Homecoming in Havenbury – Rosie Howard
There are some fictional places, fictional villages which really come to life and jump from the page of a novel. In Rosie Howard’s The Homecoming out february 15th, we are taken to the market town of Havenbury…..but where is this? We asked the author Rosie Howard for a short guided tour…
The fictional world of Havenbury is based on the market town of Arundel and its surrounding villages where the author has lived since childhood. She feels that the Cotswolds and Cornwall have had a good run as the settings for fiction in recent years and it is about time West Sussex got the same recognition. Arundel , in West Sussex, is a mediaeval town sitting at the feet of the Downs, bordering the coastal plain and adjacent to the river Arun as it wends its way to the sea just a few miles away at Littlehampton.
Local readers of the Havenbury series – contemporary feel-good novels inhabiting a world which is like the love child of The Archers and Twin Peaks – will be able to recognise many of the features of the real Arundel, including the steep high street and the riverside. In ‘The Homecoming’ – the first in the series, out early in 2018 – the hero, Ben, lives in a wooden boathouse on the south side of the river. The building inspiring it can be seen from the café by the river at the bottom of town where the author has drunk many a latte in her time.
The Italian-style café and pasta restaurant at the bottom of town on the left of the high street is slightly renamed in the books but faithfully reproduced, right down to the eggs benedict, and the delicatessen is given an honourable mention in both ‘The Homecoming’ and the second book, ‘A Vintage Year’, which is set to be published in early 2019.
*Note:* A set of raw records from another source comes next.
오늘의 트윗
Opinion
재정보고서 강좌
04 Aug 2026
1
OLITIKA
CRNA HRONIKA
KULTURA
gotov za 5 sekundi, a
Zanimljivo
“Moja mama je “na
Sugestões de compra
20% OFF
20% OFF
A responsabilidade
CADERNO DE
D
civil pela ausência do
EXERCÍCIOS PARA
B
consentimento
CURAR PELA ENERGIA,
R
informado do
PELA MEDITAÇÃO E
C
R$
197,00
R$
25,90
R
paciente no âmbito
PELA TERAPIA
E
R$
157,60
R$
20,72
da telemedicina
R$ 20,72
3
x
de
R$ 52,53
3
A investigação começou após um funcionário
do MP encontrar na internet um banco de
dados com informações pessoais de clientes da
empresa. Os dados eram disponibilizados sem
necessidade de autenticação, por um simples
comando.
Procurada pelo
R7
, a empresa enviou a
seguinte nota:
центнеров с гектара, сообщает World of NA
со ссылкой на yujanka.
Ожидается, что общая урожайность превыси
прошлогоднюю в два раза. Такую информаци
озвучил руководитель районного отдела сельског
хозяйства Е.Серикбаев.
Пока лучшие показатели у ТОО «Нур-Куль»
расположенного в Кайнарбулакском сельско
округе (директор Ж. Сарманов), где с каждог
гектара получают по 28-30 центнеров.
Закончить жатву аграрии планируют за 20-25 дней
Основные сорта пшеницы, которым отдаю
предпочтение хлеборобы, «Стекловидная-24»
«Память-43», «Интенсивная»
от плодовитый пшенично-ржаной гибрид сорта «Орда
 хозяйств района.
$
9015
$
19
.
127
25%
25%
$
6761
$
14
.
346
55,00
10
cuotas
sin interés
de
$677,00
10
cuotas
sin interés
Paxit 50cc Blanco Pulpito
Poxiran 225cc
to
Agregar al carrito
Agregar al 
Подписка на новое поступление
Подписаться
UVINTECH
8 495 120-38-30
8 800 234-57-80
In the Havenbury books, the castle at the top of the hill is a ruin, unlike in Arundel where the Castle – a magnet for tourists and a venue for the arts, including Shakespeare each summer – is also the home of the Duke of Norfolk and his family. Arundel (aka Havenbury Magna) is a thriving market town, with a street market every first Saturday, a cream tea available from nearly every second shop, some fantastic antique stalls and a burgeoning annual Festival of culture; The Arundel Festival comes around every August and features theatre, music and a now famous art trail where local artists exhibit in venues across the town. The thirty or so venues include several private houses, providing excellent opportunities for nosing around in places which are normally off limits.
The inspiration is never-ending and more stories of Havenbury folk are due to follow, so readers can hopefully track the fortunes of key characters and places, both real and imaginary for years to come.
Thank you for a very insightful tour Rosie!